Les effets infrasons humain expliquent-ils les phénomènes de hantise ?
Chris French de l’Université Goldsmiths note que les recherches sur le lien entre infrasons et sensations paranormales restent un domaine en développement, mais juge plausible cette connexion. Le Pr Schmaltz précise que les infrasons ne causent pas la croyance aux fantômes, mais provoquent un inconfort physiologique inexpliqué que certaines personnes interprètent comme une présence surnaturelle.
Les travaux pionniers de Vic Tandy en 1998 à la cathédrale de Coventry avaient déjà documenté une onde stationnaire à 19 Hz, fréquence proche de celle utilisée dans l’étude actuelle. Tandy avait identifié cette vibration comme source de sensations d’oppression et de perception de présences fantomatiques rapportées par le personnel de l’édifice. L’étude de 2026 apporte désormais une validation expérimentale robuste à ces observations pionnières.
Implications pour la recherche sur les phénomènes anomaliques
Les résultats ouvrent des perspectives majeures pour la compréhension de rapports d’expériences paranormales dans des contextes géomorphologiquement actifs. Les zones sismiques, les cavités souterraines et certaines configurations architecturales peuvent générer ou amplifier naturellement des infrasons.
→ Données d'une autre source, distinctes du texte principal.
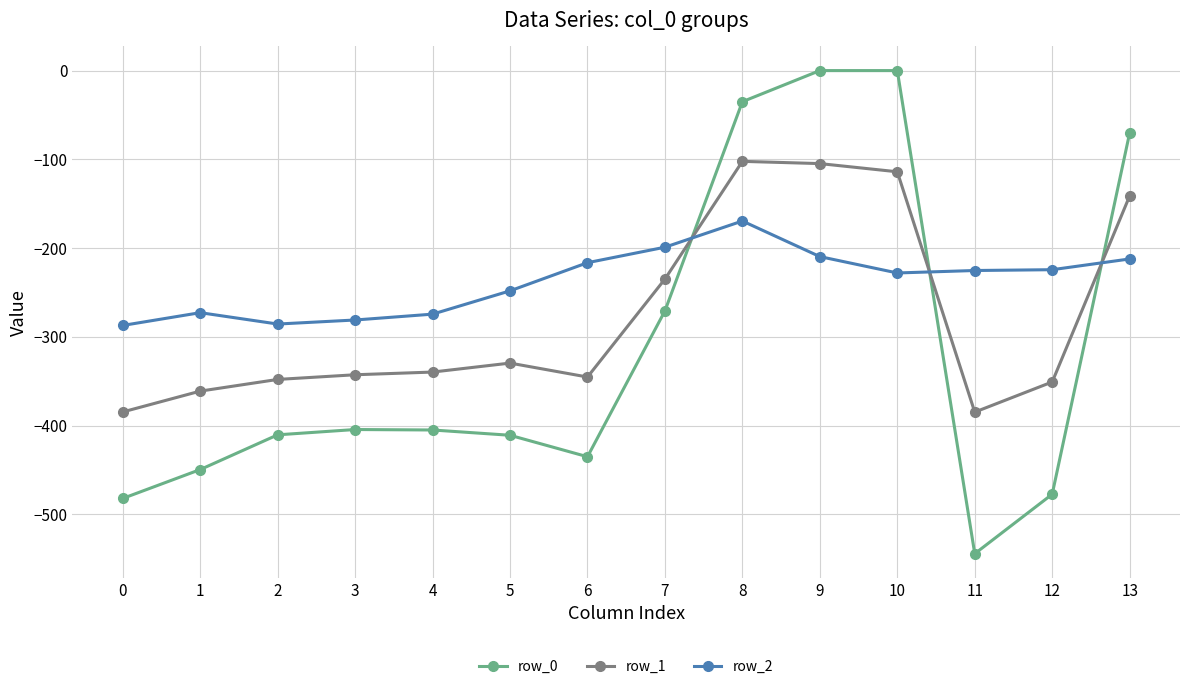

True or false: row_2 has more than 1 interior local peaks.

True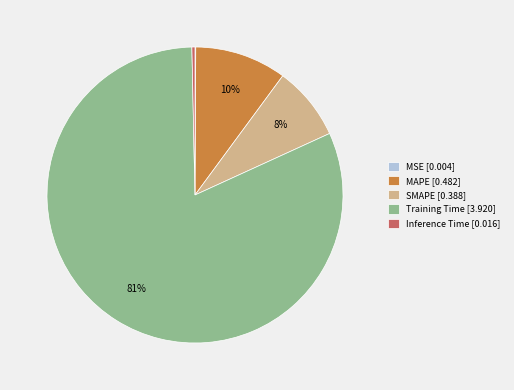

To the nearest percent, what is the average slice percentage?

20%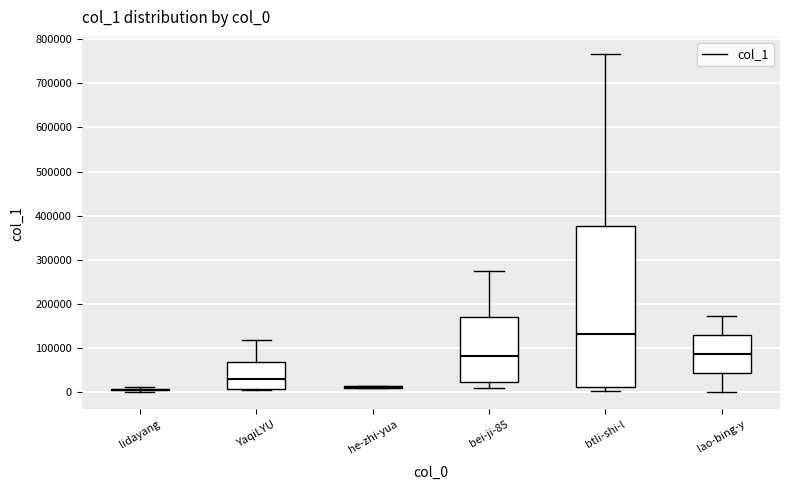

Reading left to right, transcribe this box plot: for each box, give where its median line is, the range the box spans, and where its two whiskers end, as read against the y-axis. The values are not printed on the chart, so give them approximately, as read against the axis.

lidayang: box collapsed to a line at 10000, whiskers 0 to 10000
YaqiLYU: median 30000, box 10000 to 70000, whiskers 10000 to 120000
he-zhi-yua: box collapsed to a line at 10000, whiskers 10000 to 20000
bei-ji-85: median 80000, box 20000 to 170000, whiskers 10000 to 280000
btli-shi-l: median 130000, box 10000 to 380000, whiskers 0 to 770000
lao-bing-y: median 90000, box 40000 to 130000, whiskers 0 to 170000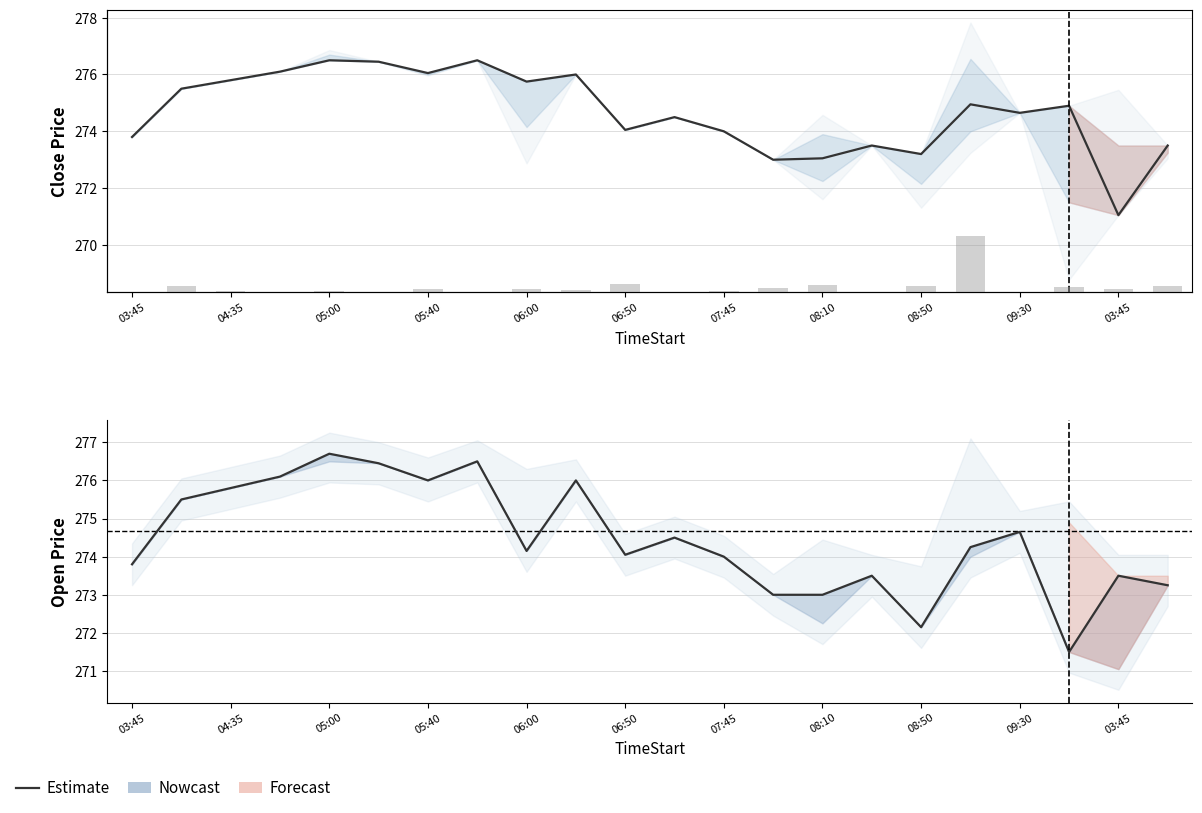

What is the difference between the maximum and second lowest values in the Open series?

4.6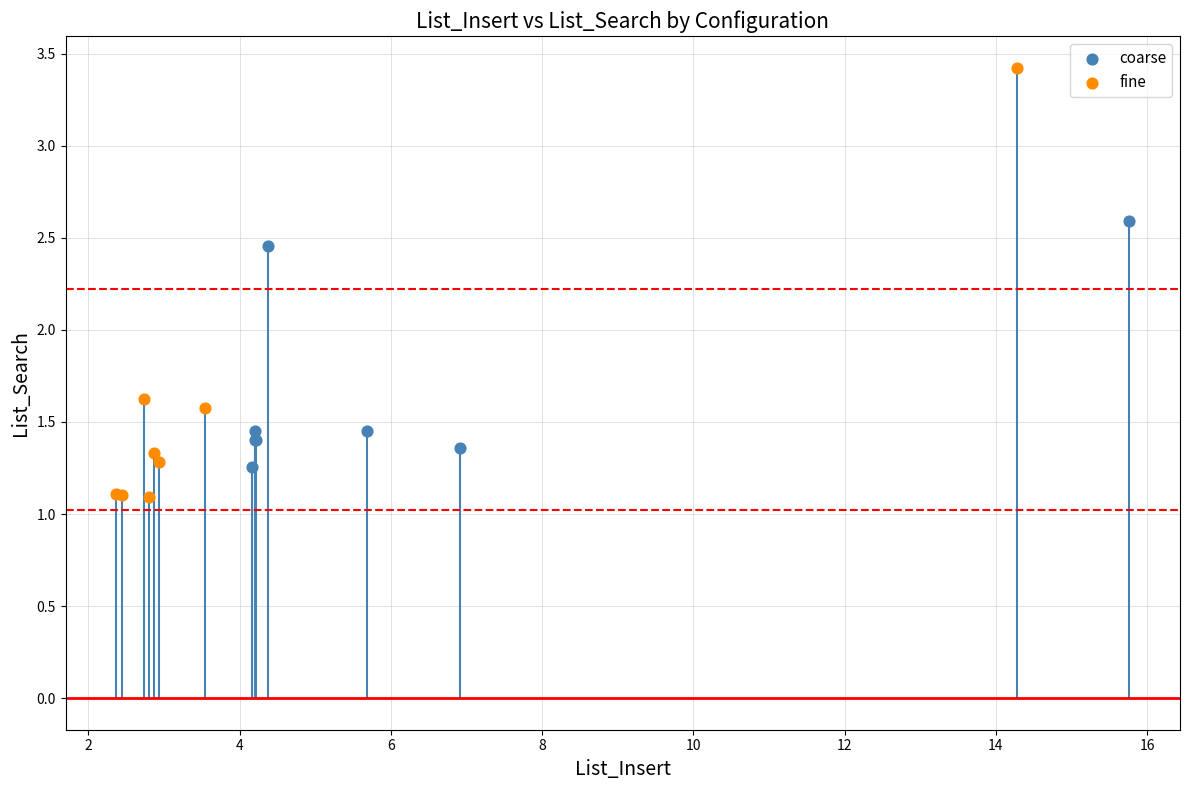

Which series has the largest Y range (max minus min)?

fine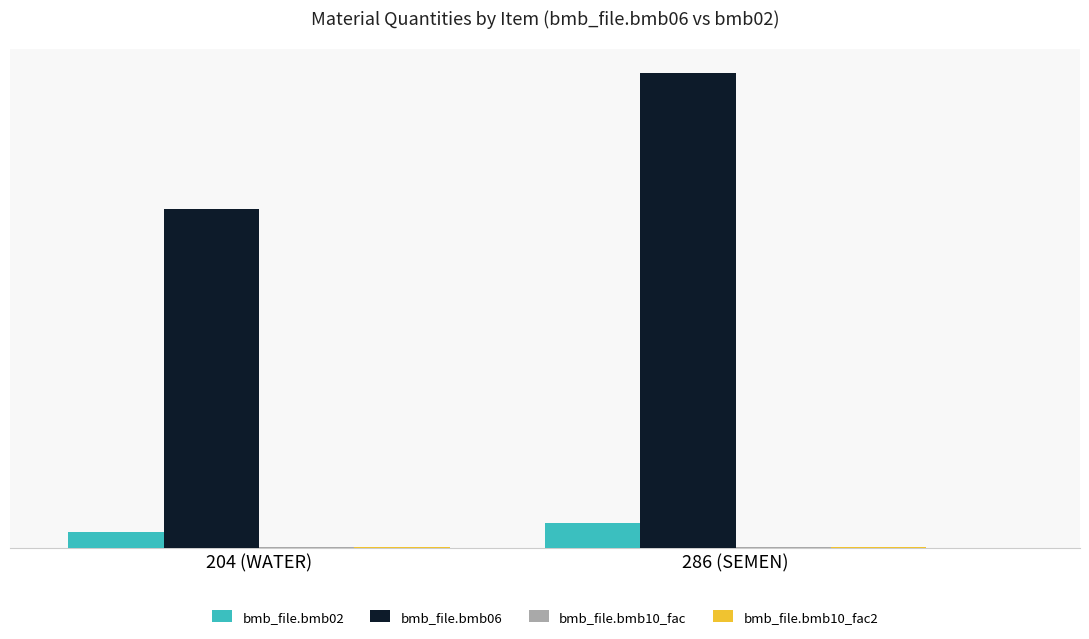

What position from the right is 204 (WATER)?

2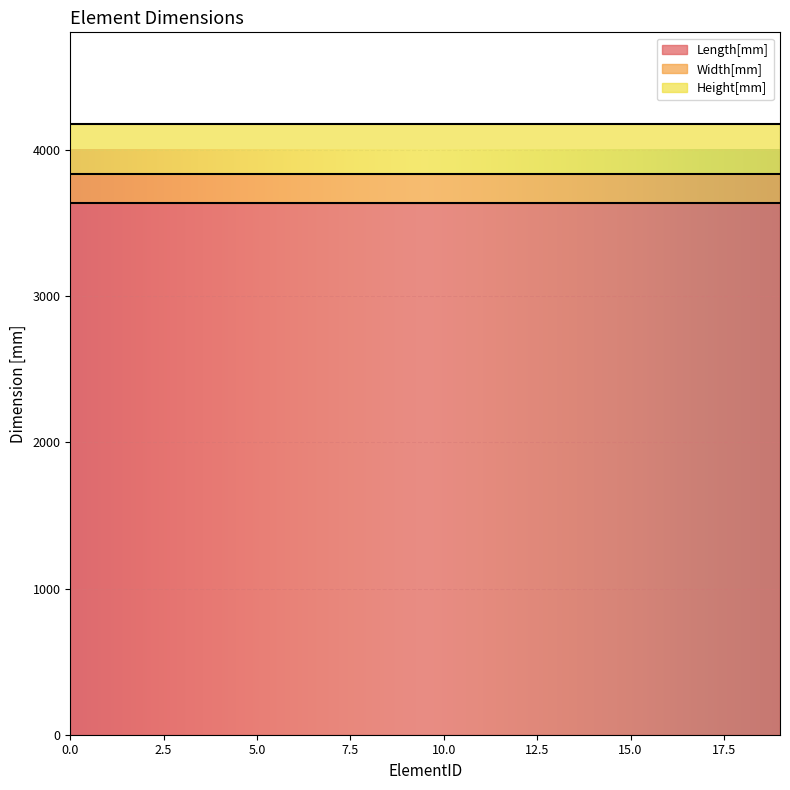

What is the smallest value displayed?

200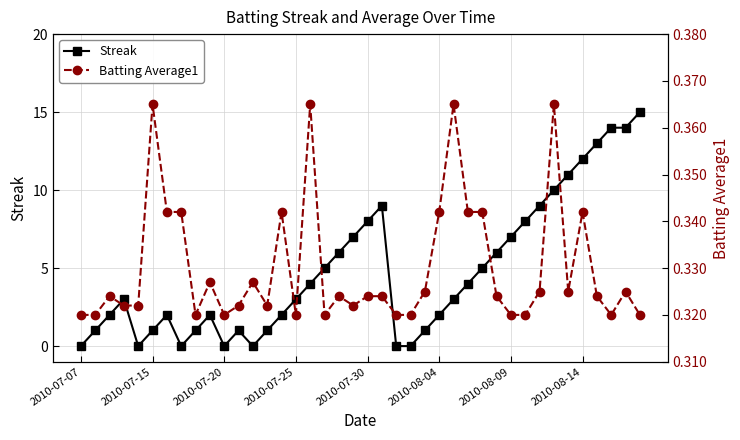

True or false: Batting Average1 has more than 0 interior local peaks.

True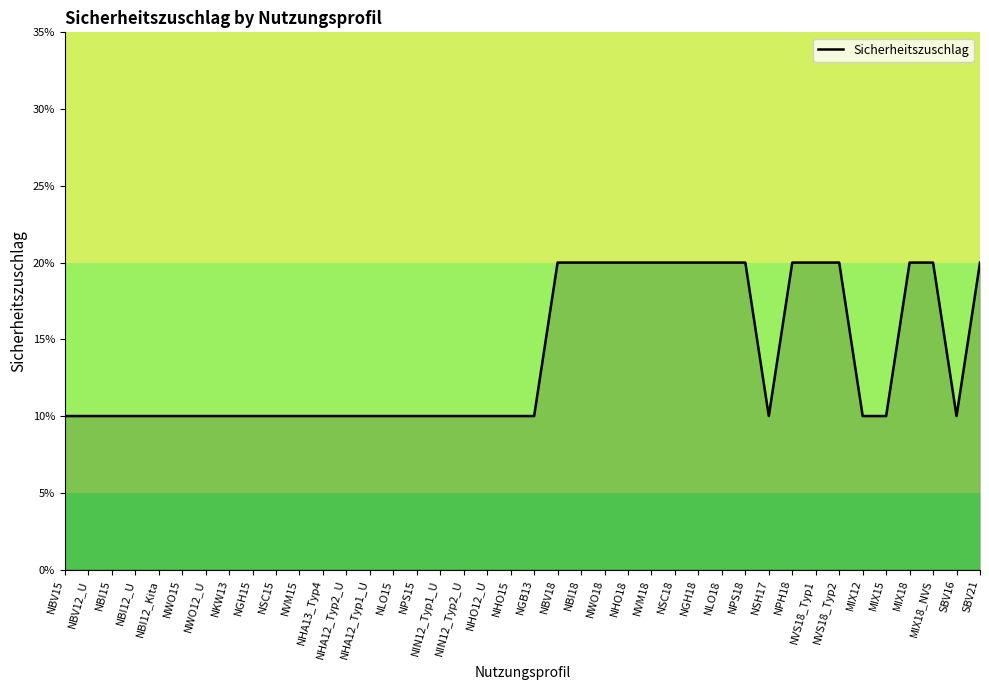

What is the average value?

0.1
Les chercheurs en phénomènes anomaliques disposent désormais d’un protocole de mesure objective pour évaluer la contribution acoustique aux témoignages d’expériences inhabituelles.
L’étude suggère également d’examiner les installations industrielles et les infrastructures énergétiques sous cet angle. Les turbines éoliennes, sources documentées d’infrasons, font l’objet de plaintes récurrentes pour inconfort et troubles du bien-être par les riverains. La démonstration d’une élévation du cortisol et de modifications émotionnelles mesurables renforce la légitimité scientifique de ces préoccupations sanitaires.
Vers une cartographie acoustique des lieux à phénomènes
La validation expérimentale des effets physiologiques des infrasons invite à développer une méthodologie systématique d’analyse acoustique des lieux rapportant des phénomènes inexpliqués. Les équipes de recherche peuvent désormais corréler les témoignages subjectifs avec des mesures objectives de fréquences basses, distinguant les facteurs environnementaux des interprétations psychologiques.
Cette approche scientifique rigoureuse ne disqualifie pas l’authenticité des expériences vécues, mais en éclaire les mécanismes physiologiques sous-jacents. Elle offre une grille de lecture rationnelle pour des phénomènes longtemps relégués aux marges de la recherche académique, tout en respectant la réalité du vécu des témoins. L’infrason s’impose comme un paramètre environnemental à intégrer systématiquement dans toute investigation de phénomènes anomaliques rapportés.